Features

Gordon Murray, designer of the iconic McLaren F1, talks about his new project

Twenty-five years on from the McLaren F1, Gordon Murray has lost none of his fervour for designing light, fast, fun-to-drive cars. We talk to him about his new sports car project

Words by Stuart Gallagher

‘I like sports cars. I couldn’t launch my first car from my own car company and it be a family saloon. I’d jump off the nearest bridge if I had to do that.’ It’s a straightforward answer to a simple question: why launch a car company and a sports car now? But Gordon Murray likes the straightforward approach to doing things. What he doesn’t like is weight, or unnecessary technology, or complicated manufacturing techniques. And if you’re a diesel-powered SUV, good luck with getting his attention.

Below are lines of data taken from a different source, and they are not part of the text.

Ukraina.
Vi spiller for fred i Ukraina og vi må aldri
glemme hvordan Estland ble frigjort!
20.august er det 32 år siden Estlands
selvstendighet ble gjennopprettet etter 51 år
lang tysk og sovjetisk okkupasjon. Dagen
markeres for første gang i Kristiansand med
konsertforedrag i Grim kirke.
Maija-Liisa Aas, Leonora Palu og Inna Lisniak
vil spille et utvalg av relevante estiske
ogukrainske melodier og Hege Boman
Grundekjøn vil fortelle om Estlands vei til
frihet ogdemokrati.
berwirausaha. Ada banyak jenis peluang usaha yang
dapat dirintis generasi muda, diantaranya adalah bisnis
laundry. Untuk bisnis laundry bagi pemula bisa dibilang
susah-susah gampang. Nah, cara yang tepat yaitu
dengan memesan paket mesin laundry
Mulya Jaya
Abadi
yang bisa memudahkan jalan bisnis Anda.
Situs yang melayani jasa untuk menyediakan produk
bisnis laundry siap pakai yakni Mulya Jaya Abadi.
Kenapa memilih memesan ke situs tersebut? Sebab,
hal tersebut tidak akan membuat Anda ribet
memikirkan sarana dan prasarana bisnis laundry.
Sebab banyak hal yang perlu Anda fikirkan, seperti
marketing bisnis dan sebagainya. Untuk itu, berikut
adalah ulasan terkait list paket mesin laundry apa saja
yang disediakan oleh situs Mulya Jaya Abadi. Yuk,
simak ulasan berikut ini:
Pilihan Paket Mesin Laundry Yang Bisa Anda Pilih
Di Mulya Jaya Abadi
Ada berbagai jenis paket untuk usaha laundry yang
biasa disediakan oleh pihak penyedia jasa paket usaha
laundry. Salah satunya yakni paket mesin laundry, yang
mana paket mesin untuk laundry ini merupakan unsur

Murray’s road car CV is diverse and spans from the groundbreaking McLaren F1 through to the revolutionary iStream T.27
city car concept

A quarter of a century on from the launch of Murray’s most famous road car, he wants to bring the world a successor to a similar formula: a compact, lightweight mid-engined car in the spirit of the F1. ‘I think the industry is losing the plot,’ he continues, surrounded by some of the road cars currently in his collection – only one of which weighs more than 1000kg – and a broad selection of the race cars that brought him, Brabham and McLaren so much success in Formula 1 and sports car racing. ‘Sports cars, supercars, hypercars – whatever you want to call them – are becoming more difficult for the driver to enjoy and exploit. I want to design and build a sports car that’s useable and 100 per cent driver-focused. The F1 was all about the driver and them being able to use its performance. Nothing has changed in 25 years to say a sports car today can’t follow that same philosophy.’

Murray isn’t exactly forthcoming with the details when we meet. On the subject of weight he talks of Mazda’s current MX-5 and its circa-1000kg kerb weight: ‘It has to be under a ton.’ When asked about his interpretation of size his reply is quite telling: ‘Once governments have finished with emissions legislation they will move on to a car’s footprint and regulate this, too. We’re running out of space and big cars make no sense. In Tokyo, unless you have off-street parking you can’t own a car longer than 3.4 metres. It doesn’t matter how much money you have, you can’t have one. Is that such a bad thing?

There are race cars aplenty too, of course, including the McLaren MP4/4 that took Ayrton Senna to his 1988 F1 title win

‘Restricting the size of cars doesn’t have to mean micro-cars, but we need a better approach to how we design and build cars. Compact cars are very efficient, save space and resources, raw material and weight. They also provide a great opportunity, especially for those of us who enjoy driving.’

On the subject of powertrains he leaves a bit more meat on the bone: ‘We’ve worked on EV, hybrid and petrol engines for some of our previous projects and existing clients. We’re close to signing an agreement for our first engine. It’s something we could adapt for future models, too. What can I tell you now? It will be exciting, I can guarantee that. It will surprise a few people too, but importantly, and this is key to the whole car, it will be very pure, very driver-orientated in terms of how it delivers its power and torque.’

It’s a similar story with the gearbox. ‘I can tell you we’ve three options for a transmission,’ explains Murray. ‘It won’t be a torque converter or a DSG – they are such a non-event for the driver: the gearchange is quick but in chasing milliseconds we’ve excluded the driver.’

But back to the power source: ‘We’ve been working on an engine programme for the last 18 months. We need a family of engines for the plans we have to build other models.’ You see, Murray wants this first sports car to be a halo project for Gordon Murray Automotive, and for it to be followed by hatchbacks, saloons, trucks, city cars and, yes, if the criteria is correct and it can exist for the right reasons, an SUV. Some will be electric, others petrol and some hybrids. With partners such as Bentley on board and working with Murray’s team on future platform development, could his iStream manufacturing concept finally be ready for mass production?

The T.27 city car concept

How the car will be built is a subject Murray is more than happy to discuss at length. You will have heard of iStream, the manufacturing method that rips weight and inefficiency from the process of building vehicles, and adds efficiency, flexibility and possibility. It’s been around for some time, primarily in potential city car projects, although the process has yet to be taken on and put into series production. This sports car will be built on what GMD calls its iStream Superlight platform.